When I returned home, I researched some of the projections for Cape May sea level rise. Projections vary because of different assumptions. Climate scientists model for different scenarios because they can't predict what, if anything, world leaders will do to reduce the carbon pollution heating our planet. Also sea levels are not rising uniformly all across the globe; natural effects such as ocean currents make a difference in sea level rise.
Climate Central is an independent organization of leading scientists and journalists researching and reporting the facts about our changing climate and its impact on the American public. They have a cool interactive map tool which shows sea level rise and flooding risk for our coastlines, right down to neighborhood scale. The tool can be found at http://sealevel.climatecentral.org/.
The projections for the city of Cape May hit me like a ton of bricks. The National Oceanic and Atmospheric Administration has projected a sea level rise ranging from 1.3 feet to a whopping 6.8 feet by 2100, depending on the scenario. Current sea level rise is trending at the upper range of projections. The threat of rising seas inundating this historic treasure of Victorian homes is very real.
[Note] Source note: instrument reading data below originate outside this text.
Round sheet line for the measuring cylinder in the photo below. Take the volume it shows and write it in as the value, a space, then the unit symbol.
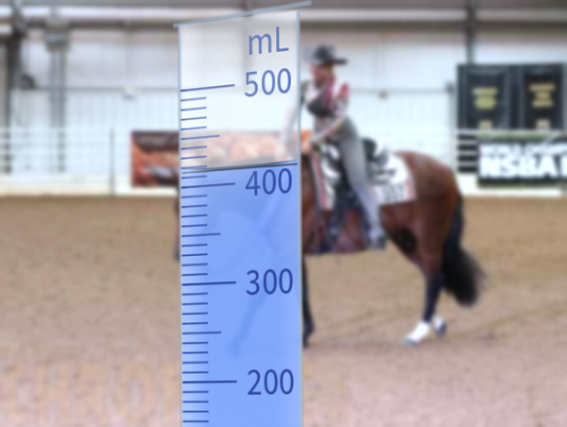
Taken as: 415 mL
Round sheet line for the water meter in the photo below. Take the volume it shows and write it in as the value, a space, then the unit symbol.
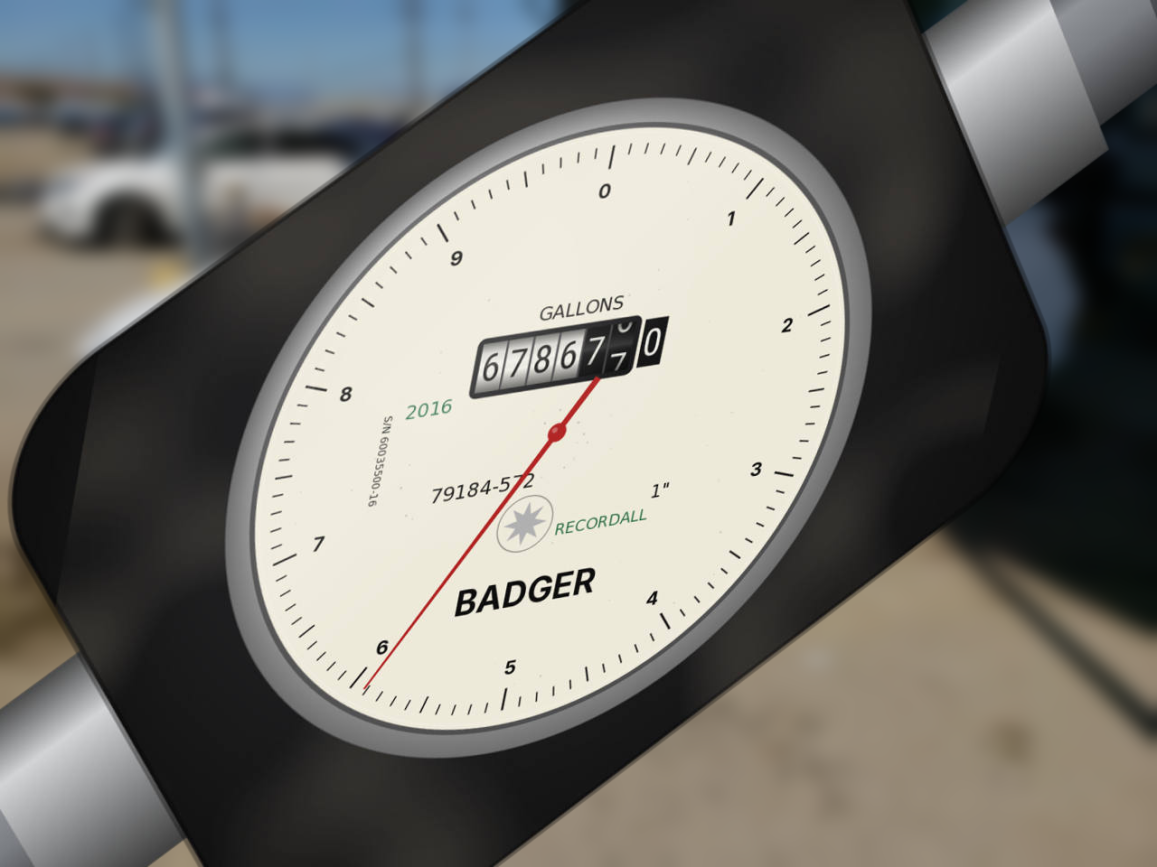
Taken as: 6786765.9 gal
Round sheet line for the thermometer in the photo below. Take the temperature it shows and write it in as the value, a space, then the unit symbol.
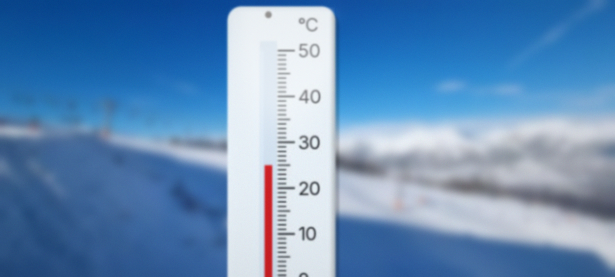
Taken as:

Coastal communities all over the planet like Cape May face the same threat: rising sea levels due to a warming planet from burning fossil fuels.
According to the latest satellite measurements from NASA, "Seas around the world have risen an average of nearly 3 inches since 1992, with some locations rising more than 9 inches due to natural variation." Since 1992, the rate of global sea level rise measured by satellites has been roughly twice the rate observed over the last century, showing acceleration of sea level rise.
No matter how much sea levels rise by 2100, sea level rise is expected to continue well beyond this century as a result of both past and future greenhouse gas emissions. We must stop treating the atmosphere like a public sewer for carbon pollution. The weaker our response to the climate crisis, the more sea level rise we'll face. Congress must take serious action to quickly make the transition to a carbon-free economy. Putting a price on carbon pollution would be a good start.
— Jon Clark is Mid-Atlantic regional coordinator for Citizens Climate Lobby and lives in Dover.